▶ **TEXT SEGMENT**
## START

Hooper v. Hooper

Decision Date02 May 1966
Docket NumberNo. 7607,7607
Citation403 S.W.2d 215
PartiesL. G. HOOPER, Appellant, v. Barbara HOOPER, Appellee. . Amarillo
CourtTexas Court of Appeals

Cox & Hurt, Plainview, for appellant.

Huff & Bowers, Lubbock, for appellee.

DENTON, Chief Justice.

Barbara Hooper, plaintiff below, obtained a divorce from L. G. Hooper in a nonjury trial. The decree awarded custody of the minor son to the plaintiff; ordered a division of the community property; and ordered the defendant to pay $100.00 per month for the support of one minor child. The sole question presented by the defendant below on appeal is whether the trial court abused its discretion in the manner in which the property was divided.

Mrs. Hooper filed a suit on July 8, 1963, but the case was not heard on its merits until September 15, 1965. In the meantime Mr. Hooper was under an injunction not to dispose of any of the property; not to go about or molest his wife or the children; and was required to pay $250.00 per month for the temporary support of the wife and children. It is admitted these monthly payments were paid during this period. The parties had been married some 26 years and it is conceded all property involved was community property. Except for debts owing on a 1962 Chevrolet pickup truck and a 1956 Chrysler, all property was free and clear of indebtedness. Although there was some difference in the estimated values placed on some of the property by the parties, there is no substantial controversy over the property valuations. Prior to the trial the court appointed an independent appraiser. His report is not in evidence, but references to his appraisal were made by various witnesses and it seems to compare favorably with the Inventory and Appraisement filed by appellant upon the order of the trial court. The appraised value of the property is not in real issue.

## END

▶ **DATA LINES**

## START

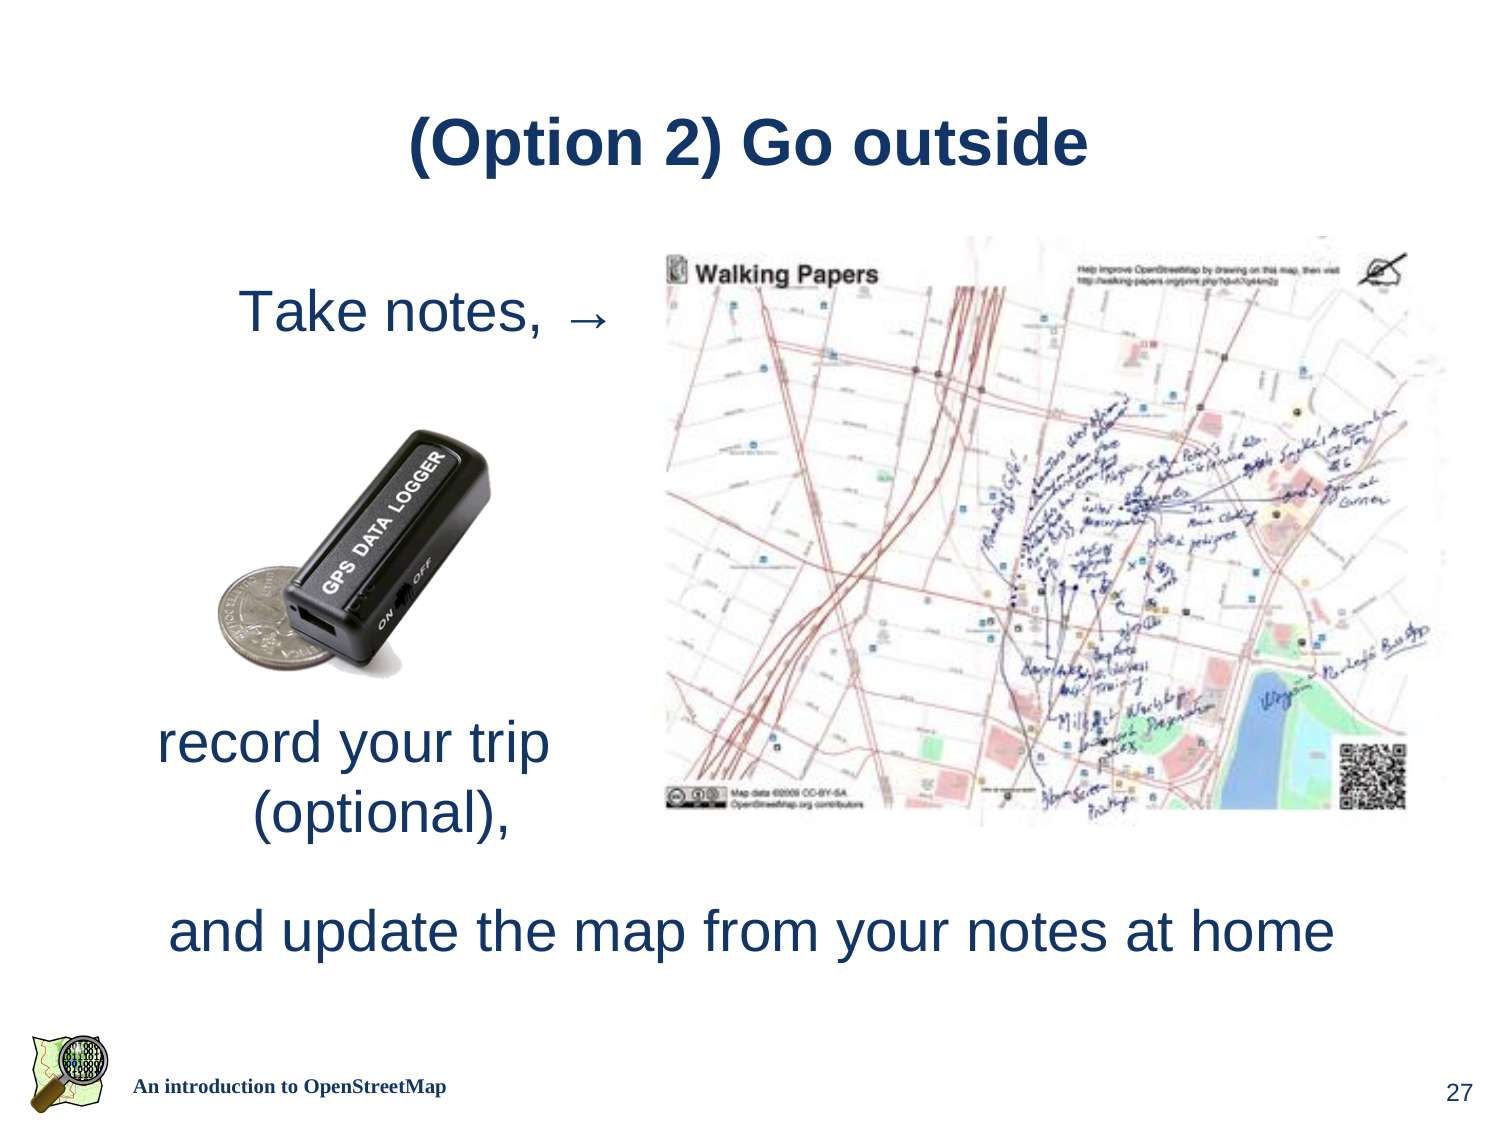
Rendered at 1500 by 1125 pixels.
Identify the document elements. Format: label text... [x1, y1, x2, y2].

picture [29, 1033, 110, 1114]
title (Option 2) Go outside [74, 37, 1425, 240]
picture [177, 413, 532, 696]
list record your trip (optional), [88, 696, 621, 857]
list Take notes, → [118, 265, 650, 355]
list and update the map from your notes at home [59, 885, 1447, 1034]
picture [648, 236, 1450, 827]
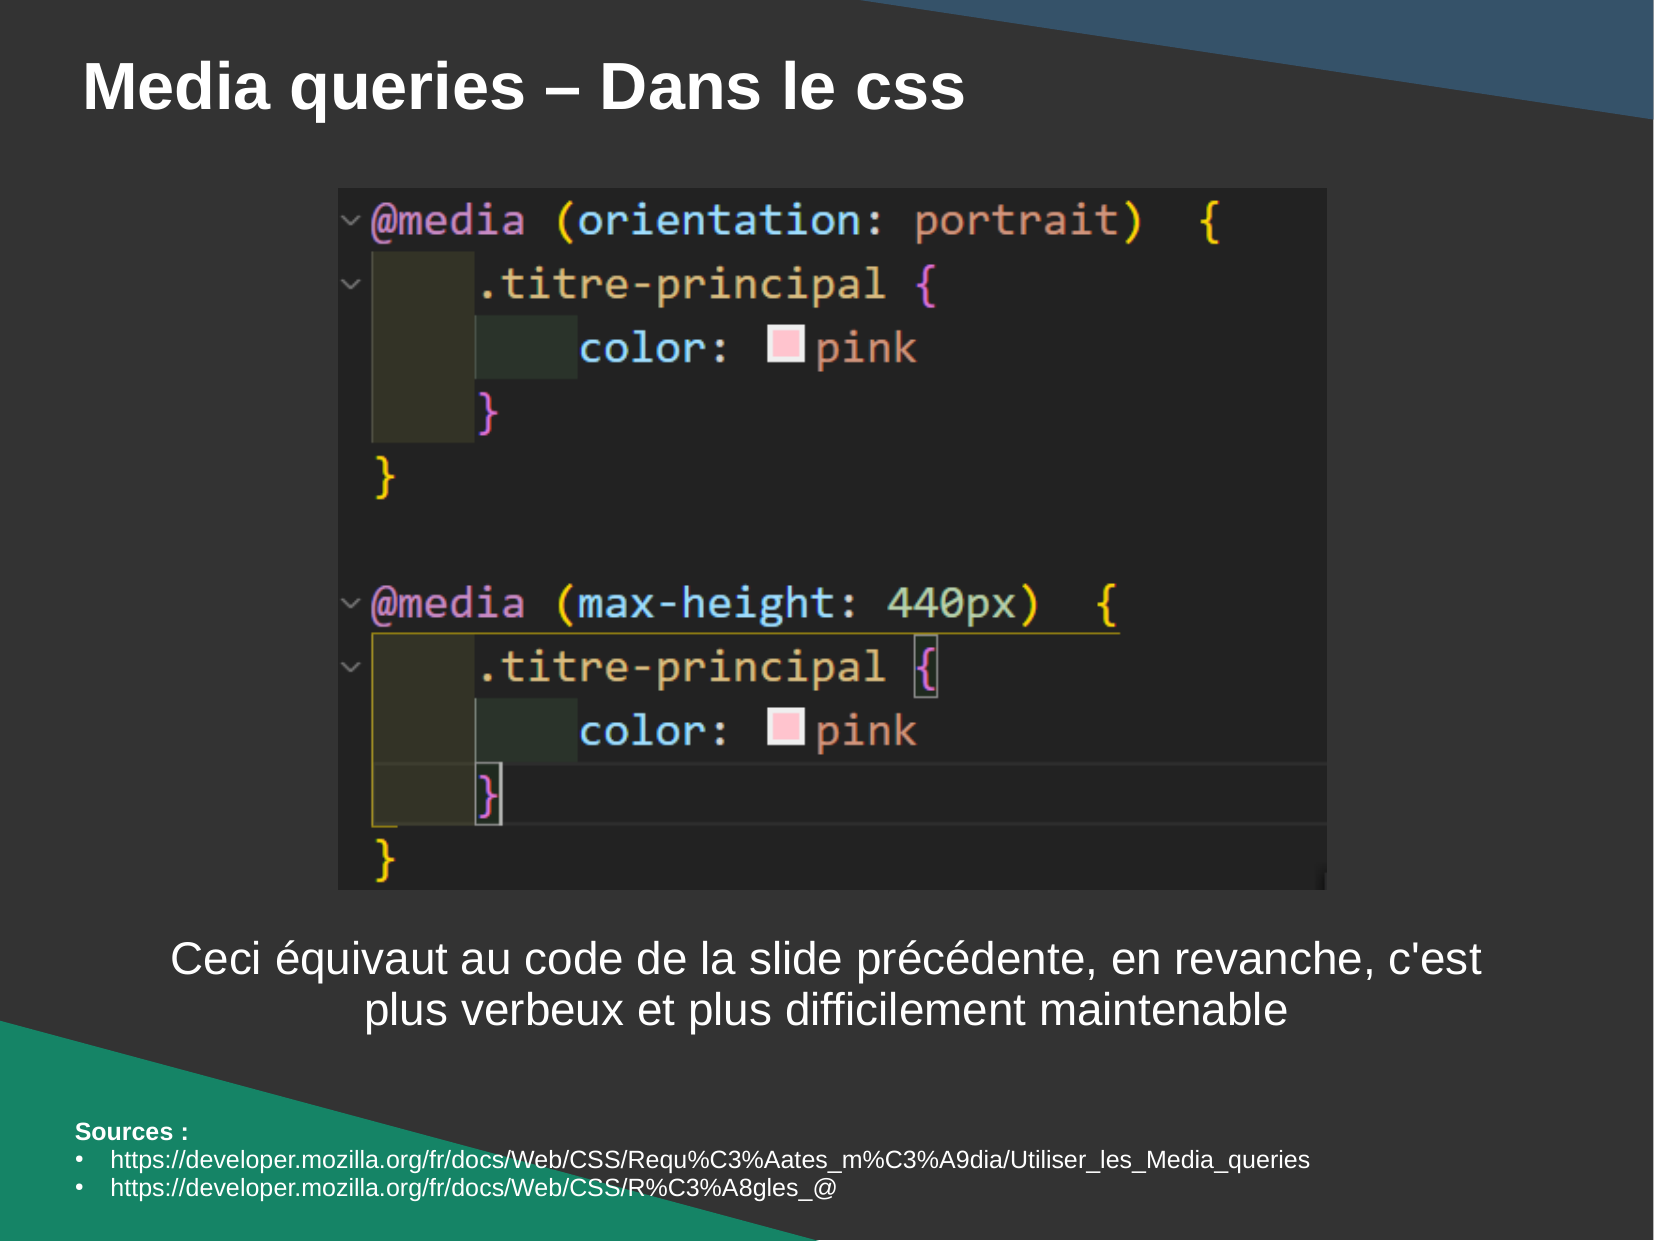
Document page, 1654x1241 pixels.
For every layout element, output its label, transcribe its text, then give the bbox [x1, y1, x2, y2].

## END

▶ **EXERCISE REQUIREMENTS**
**a.** Duplicate the passage of the Hooper v. Hooper opinion from "Barbara Hooper, plaintiff" up to and including "property was divided.".
**b.** Pick up the Hooper v. Hooper opinion after its final sentence and extend it.

▶ **RESPONSES TO THE TASKS**
**a.**
Barbara Hooper, plaintiff below, obtained a divorce from L. G. Hooper in a nonjury trial. The decree awarded custody of the minor son to the plaintiff; ordered a division of the community property; and ordered the defendant to pay $100.00 per month for the support of one minor child. The sole question presented by the defendant below on appeal is whether the trial court abused its discretion in the manner in which the property was divided.

**b.**
The parties acquired the following community property along with its approximate value:

(1) A house and lot of the value of $11,500.00;

(2) Household furniture and fixtures valued at $1200.00;

(3) 26 Appaloosa horses valued at $4,000.00;

(4) One-half interest in a sporting goods and western wear store which includes its stock and fixtures, of the value of $16,000.00;

(5) One 1958 Chevrolet automobile of the value of $700.00;

(6) A 1956 Chrysler automobile of the value of $500.00, upon which there was a debt owed of $500.00;

(7) A 1962 Chevrolet pickup truck of the value of $1200.00, upon which there was a debt owed of $750.00;

(8) 2 horse stalls and pens, valued at $300.00;

(9) A tandem horse trailer, valued at $200.00;

(10) A life insurance policy, on the life of appellant in the face amount of $1,000.00, with a cash surrender value of approximately $650.00; and

(11) 2 bank accounts, the exact amount of each not shown, but they were relatively small.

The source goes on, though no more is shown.